### PROBLEM DETAILS:
Can you reproduce, word for word, the lines of the items below, starting at the very first line and ending at the line that contains "começar e executar o VDP.", with both ends included?

### Extracted data entries:

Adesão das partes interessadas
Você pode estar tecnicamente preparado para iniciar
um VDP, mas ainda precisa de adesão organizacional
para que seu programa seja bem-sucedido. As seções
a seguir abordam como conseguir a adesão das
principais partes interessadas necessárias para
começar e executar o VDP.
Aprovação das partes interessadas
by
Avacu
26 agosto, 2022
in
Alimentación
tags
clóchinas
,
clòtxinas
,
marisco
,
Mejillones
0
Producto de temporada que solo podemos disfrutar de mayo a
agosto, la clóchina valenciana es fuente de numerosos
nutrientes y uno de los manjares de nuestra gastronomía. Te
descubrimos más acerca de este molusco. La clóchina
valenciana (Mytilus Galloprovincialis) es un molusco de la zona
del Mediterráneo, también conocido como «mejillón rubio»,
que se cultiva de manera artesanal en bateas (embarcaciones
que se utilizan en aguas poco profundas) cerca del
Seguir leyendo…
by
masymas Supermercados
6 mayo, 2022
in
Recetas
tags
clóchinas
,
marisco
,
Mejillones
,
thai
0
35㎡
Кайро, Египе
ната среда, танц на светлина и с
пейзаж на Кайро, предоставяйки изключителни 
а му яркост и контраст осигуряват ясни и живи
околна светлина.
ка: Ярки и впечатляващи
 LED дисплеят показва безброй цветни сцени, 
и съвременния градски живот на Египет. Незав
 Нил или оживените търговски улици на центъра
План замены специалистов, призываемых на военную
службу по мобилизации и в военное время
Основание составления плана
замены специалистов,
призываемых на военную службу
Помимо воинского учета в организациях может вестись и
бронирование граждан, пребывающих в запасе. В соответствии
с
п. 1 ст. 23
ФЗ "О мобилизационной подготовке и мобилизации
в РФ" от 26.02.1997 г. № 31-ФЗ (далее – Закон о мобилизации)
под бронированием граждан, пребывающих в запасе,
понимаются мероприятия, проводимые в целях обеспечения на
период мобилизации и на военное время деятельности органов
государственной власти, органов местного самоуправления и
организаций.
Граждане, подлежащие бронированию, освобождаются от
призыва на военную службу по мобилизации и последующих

### ANSWER BOX:
Adesão das partes interessadas
Você pode estar tecnicamente preparado para iniciar
um VDP, mas ainda precisa de adesão organizacional
para que seu programa seja bem-sucedido. As seções
a seguir abordam como conseguir a adesão das
principais partes interessadas necessárias para
começar e executar o VDP.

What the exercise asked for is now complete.